The Pakistani government responded by dispatching eight platoons of paramilitary troops to shore up its authority. Taliban militants ignored them and went about terrorizing a population of half a million. All music was banned. Barber shops were closed, and men were instructed to grow their beards to the regulation length, measured by holding one fist under the chin. From age 7, all girls were ordered to wear burqas, the ambulatory tent look. Taliban enforcers rode around in stolen vehicles.
Stung to the quick by U.S. criticisms, Gen. Kayani ordered helicopter gunships to attack Taliban guerrillas after they ambushed a convoy of security forces in Buner’s Lower Dir district.
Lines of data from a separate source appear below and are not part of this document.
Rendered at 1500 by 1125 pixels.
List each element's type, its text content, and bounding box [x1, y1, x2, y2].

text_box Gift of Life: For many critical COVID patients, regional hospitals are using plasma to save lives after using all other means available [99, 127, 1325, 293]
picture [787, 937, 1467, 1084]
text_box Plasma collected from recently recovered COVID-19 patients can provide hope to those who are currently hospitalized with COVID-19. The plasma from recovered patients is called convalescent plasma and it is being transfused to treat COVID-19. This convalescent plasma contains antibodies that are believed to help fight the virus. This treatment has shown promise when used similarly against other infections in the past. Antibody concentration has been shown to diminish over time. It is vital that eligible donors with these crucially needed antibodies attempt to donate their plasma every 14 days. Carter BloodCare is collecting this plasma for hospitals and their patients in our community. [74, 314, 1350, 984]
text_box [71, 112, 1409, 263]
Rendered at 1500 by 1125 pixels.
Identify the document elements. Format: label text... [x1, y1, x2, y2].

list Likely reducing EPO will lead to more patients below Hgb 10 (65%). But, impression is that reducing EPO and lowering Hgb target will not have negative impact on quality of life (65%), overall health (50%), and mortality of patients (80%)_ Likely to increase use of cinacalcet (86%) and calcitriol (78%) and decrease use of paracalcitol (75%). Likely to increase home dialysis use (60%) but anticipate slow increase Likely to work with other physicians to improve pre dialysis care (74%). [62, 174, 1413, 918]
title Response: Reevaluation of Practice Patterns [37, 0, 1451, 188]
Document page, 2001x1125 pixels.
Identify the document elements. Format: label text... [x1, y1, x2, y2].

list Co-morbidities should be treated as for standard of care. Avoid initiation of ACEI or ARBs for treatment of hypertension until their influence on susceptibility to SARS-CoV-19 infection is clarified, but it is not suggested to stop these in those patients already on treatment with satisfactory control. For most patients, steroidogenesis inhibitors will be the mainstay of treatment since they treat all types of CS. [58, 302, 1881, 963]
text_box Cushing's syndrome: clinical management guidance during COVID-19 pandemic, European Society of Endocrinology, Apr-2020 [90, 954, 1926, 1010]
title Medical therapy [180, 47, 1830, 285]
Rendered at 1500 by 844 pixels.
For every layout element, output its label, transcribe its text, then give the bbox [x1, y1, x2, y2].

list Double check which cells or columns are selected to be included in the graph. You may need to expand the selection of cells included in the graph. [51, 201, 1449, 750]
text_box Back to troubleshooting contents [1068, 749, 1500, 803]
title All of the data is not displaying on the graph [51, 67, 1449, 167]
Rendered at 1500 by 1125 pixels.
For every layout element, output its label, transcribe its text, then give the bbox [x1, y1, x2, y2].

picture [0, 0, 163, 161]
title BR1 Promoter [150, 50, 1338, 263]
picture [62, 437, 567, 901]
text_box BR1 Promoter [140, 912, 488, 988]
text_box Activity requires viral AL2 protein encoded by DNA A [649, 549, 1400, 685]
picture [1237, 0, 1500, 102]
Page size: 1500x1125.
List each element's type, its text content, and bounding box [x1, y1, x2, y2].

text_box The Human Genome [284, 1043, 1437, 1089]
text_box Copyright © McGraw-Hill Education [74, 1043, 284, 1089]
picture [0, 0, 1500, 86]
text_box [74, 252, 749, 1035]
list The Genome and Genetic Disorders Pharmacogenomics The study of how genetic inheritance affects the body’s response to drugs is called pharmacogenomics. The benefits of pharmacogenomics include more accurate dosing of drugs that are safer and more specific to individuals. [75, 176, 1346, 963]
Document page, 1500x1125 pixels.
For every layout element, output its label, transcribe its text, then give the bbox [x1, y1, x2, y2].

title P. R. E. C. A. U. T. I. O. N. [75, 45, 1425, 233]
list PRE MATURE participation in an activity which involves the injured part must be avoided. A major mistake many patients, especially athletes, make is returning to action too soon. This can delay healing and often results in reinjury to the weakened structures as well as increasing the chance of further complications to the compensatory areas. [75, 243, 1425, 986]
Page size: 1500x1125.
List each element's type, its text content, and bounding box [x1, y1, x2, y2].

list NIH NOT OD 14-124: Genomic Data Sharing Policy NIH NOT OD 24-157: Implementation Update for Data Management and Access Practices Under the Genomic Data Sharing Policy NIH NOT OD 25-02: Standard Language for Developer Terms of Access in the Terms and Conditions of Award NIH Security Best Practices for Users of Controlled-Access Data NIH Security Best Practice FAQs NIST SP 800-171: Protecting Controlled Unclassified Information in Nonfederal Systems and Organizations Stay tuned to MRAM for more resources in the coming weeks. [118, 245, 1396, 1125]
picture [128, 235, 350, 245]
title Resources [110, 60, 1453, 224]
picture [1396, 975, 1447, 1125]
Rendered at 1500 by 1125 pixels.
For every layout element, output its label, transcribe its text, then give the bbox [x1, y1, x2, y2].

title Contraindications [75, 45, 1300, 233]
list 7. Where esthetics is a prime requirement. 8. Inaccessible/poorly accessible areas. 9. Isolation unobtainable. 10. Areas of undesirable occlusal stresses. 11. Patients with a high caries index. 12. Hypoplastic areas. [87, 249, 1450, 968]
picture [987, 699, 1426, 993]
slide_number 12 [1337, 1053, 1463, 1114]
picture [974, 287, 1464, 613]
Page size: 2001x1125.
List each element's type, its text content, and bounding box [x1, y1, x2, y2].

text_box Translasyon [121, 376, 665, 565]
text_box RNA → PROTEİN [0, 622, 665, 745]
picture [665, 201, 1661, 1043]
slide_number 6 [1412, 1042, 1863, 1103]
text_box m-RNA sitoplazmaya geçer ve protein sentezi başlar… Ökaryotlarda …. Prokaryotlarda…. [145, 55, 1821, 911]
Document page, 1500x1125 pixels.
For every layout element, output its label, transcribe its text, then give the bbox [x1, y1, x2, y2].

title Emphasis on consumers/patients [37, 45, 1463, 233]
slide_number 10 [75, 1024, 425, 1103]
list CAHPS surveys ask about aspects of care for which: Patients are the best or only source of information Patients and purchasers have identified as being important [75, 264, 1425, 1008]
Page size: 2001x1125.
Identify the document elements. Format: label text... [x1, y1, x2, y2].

But in downtown Islamabad, pro-Taliban religious extremists were back in charge of the Red Mosque after their leader, Maulana Abdul Aziz, arrested as he escaped an army siege in burqa camouflage, was released from prison. More than 100 were killed on both sides before the army prevailed in July 2007.
One Urdu-language TV channel called the Taliban “mazahmat kaar,” the latest translation for resistance fighters. State-controlled PTV labels them with a halo of respectability, “askaryet pasand,” a flowery translation for militant, which made them sound like a distant Tupamaros threat in Uruguay. In the towns and villages they occupied, they killed local policemen, even an army general in the medical corps.